● **Problem to solve**
Starting at the beginning of the listing and ending with the line that contains "mere end tusind", render each line as a row of a Markdown table with the columns Row and Line text, skipping blank lines.

● **The records**
====
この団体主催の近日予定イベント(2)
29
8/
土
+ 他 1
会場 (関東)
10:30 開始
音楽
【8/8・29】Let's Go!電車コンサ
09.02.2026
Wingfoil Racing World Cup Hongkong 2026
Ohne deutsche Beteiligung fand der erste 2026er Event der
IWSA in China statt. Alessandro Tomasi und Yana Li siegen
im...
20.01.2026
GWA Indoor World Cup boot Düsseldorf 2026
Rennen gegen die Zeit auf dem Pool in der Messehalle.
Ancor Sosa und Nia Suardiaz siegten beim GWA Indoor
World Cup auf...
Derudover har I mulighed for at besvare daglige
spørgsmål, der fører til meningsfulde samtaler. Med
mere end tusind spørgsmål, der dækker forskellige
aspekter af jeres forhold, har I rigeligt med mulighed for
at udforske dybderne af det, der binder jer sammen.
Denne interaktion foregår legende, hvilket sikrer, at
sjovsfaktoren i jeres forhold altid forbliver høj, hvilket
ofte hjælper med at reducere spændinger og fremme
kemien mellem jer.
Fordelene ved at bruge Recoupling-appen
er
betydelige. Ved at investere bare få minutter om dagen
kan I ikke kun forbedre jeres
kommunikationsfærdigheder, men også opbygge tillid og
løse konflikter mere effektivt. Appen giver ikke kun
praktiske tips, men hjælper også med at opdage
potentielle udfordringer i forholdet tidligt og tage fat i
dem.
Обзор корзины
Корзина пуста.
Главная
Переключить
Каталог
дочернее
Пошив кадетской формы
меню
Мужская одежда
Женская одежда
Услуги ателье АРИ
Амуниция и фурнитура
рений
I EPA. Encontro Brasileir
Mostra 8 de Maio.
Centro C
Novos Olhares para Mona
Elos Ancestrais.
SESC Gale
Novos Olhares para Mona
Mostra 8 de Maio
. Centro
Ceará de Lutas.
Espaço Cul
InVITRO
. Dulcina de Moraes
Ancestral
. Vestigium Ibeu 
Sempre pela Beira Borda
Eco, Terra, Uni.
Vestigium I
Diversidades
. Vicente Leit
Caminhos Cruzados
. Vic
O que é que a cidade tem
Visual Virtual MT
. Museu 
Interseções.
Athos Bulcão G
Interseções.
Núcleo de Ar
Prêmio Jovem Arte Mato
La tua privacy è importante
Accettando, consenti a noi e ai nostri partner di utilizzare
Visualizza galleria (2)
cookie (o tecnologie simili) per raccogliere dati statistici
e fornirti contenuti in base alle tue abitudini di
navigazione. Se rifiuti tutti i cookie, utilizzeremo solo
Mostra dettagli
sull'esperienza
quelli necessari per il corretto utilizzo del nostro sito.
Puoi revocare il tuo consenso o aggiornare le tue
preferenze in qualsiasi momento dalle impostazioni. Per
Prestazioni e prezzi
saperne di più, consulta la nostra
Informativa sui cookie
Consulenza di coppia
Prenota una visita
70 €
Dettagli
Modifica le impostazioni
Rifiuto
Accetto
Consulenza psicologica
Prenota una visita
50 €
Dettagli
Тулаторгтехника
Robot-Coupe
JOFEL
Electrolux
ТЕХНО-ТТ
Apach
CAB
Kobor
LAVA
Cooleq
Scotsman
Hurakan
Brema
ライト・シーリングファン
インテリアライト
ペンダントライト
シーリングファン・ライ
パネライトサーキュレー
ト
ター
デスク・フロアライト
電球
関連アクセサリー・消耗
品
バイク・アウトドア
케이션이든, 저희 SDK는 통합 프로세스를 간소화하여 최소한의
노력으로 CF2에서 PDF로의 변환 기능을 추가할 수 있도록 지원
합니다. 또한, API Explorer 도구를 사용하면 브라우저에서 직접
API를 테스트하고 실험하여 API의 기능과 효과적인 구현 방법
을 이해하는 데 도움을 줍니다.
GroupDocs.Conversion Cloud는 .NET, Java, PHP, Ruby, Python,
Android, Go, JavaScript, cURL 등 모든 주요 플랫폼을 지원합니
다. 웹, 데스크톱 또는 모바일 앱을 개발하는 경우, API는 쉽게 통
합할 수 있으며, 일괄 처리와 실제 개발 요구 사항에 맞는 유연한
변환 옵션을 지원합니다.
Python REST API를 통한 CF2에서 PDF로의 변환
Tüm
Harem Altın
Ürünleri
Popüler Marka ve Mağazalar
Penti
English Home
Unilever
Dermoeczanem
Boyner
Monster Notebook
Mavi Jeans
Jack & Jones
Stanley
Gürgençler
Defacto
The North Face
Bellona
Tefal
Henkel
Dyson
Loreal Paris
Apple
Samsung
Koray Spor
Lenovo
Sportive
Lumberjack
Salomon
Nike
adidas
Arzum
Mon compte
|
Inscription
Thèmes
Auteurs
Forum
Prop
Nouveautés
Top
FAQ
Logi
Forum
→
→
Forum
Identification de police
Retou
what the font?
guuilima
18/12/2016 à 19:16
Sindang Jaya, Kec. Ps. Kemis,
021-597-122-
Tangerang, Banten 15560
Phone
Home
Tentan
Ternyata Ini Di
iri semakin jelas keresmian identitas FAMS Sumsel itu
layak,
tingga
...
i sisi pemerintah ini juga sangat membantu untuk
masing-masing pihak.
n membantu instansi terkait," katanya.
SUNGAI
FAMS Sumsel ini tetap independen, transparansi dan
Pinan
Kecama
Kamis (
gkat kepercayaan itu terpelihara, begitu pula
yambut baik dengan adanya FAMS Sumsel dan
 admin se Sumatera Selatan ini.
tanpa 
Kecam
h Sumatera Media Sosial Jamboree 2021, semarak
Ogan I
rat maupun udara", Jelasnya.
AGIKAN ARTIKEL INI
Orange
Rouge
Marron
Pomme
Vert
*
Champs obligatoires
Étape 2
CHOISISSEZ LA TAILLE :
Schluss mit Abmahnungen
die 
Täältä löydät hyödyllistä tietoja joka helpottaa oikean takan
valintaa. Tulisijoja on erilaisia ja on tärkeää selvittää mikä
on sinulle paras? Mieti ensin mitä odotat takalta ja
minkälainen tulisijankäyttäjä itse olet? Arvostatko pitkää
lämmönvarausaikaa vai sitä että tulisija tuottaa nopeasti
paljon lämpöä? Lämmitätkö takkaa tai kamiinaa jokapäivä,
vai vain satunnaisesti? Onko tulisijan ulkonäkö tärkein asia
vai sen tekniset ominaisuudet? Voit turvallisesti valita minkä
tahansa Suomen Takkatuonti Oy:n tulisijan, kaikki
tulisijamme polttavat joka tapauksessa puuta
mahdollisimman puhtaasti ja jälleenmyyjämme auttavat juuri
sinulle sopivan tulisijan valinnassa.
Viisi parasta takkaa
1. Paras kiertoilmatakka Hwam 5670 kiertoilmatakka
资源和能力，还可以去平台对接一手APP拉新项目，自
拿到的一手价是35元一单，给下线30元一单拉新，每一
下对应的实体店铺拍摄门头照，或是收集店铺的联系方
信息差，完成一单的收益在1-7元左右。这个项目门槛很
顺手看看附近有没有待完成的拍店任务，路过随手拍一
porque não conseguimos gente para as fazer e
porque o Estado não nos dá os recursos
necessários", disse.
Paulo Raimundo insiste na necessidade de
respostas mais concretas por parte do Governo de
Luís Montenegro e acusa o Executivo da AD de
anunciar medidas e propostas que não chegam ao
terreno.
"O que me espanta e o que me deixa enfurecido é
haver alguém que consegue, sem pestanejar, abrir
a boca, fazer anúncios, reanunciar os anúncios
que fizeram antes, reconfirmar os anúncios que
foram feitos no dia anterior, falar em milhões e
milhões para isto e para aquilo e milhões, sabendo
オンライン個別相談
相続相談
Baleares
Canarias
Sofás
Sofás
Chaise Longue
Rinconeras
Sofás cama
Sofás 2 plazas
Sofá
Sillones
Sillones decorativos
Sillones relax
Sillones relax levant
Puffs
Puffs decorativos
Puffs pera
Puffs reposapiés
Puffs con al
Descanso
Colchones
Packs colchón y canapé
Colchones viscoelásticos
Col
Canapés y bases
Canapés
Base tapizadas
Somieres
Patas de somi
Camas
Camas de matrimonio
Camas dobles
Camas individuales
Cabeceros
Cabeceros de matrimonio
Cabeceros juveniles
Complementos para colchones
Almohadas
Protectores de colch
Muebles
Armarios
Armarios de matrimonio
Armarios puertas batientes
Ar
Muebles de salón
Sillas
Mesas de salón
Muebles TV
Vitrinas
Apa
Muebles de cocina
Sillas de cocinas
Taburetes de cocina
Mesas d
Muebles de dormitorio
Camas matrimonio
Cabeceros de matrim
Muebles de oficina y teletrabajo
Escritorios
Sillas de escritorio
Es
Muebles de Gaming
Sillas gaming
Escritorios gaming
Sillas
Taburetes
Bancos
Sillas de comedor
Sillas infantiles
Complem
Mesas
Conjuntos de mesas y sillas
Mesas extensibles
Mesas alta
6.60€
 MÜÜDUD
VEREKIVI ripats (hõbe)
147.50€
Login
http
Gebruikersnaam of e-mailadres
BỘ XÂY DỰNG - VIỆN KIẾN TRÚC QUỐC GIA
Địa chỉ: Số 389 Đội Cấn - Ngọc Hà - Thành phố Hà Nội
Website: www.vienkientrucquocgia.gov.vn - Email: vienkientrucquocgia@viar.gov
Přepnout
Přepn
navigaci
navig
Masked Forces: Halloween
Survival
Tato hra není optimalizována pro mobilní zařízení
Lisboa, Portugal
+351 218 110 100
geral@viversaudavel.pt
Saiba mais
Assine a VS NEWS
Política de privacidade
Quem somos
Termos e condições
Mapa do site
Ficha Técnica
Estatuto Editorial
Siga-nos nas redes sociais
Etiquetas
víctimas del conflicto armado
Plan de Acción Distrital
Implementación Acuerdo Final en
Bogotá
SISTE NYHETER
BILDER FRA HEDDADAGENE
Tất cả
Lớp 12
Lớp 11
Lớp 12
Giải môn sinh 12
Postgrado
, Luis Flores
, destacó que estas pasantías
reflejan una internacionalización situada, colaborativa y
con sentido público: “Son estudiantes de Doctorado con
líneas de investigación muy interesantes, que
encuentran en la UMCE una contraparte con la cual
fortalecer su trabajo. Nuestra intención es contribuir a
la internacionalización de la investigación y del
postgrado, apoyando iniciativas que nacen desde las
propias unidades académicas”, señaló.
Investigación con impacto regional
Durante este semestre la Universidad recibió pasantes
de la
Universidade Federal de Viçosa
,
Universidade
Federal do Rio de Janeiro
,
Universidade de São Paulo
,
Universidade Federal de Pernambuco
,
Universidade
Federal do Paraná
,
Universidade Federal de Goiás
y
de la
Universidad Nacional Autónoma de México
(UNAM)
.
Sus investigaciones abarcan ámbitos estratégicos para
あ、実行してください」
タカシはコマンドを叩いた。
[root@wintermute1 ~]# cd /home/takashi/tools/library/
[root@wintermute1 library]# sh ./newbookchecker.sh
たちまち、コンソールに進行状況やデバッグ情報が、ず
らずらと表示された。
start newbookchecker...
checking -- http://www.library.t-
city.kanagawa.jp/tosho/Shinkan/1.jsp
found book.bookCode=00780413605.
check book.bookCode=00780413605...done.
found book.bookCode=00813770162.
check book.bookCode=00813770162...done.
====
● **Expected output**
| Row | Line text |
|---|---|
| 1 | この団体主催の近日予定イベント(2) |
| 2 | 29 |
| 3 | 8/ |
| 4 | 土 |
| 5 | + 他 1 |
| 6 | 会場 (関東) |
| 7 | 10:30 開始 |
| 8 | 音楽 |
| 9 | 【8/8・29】Let's Go!電車コンサ |
| 10 | 09.02.2026 |
| 11 | Wingfoil Racing World Cup Hongkong 2026 |
| 12 | Ohne deutsche Beteiligung fand der erste 2026er Event der |
| 13 | IWSA in China statt. Alessandro Tomasi und Yana Li siegen |
| 14 | im... |
| 15 | 20.01.2026 |
| 16 | GWA Indoor World Cup boot Düsseldorf 2026 |
| 17 | Rennen gegen die Zeit auf dem Pool in der Messehalle. |
| 18 | Ancor Sosa und Nia Suardiaz siegten beim GWA Indoor |
| 19 | World Cup auf... |
| 20 | Derudover har I mulighed for at besvare daglige |
| 21 | spørgsmål, der fører til meningsfulde samtaler. Med |
| 22 | mere end tusind spørgsmål, der dækker forskellige |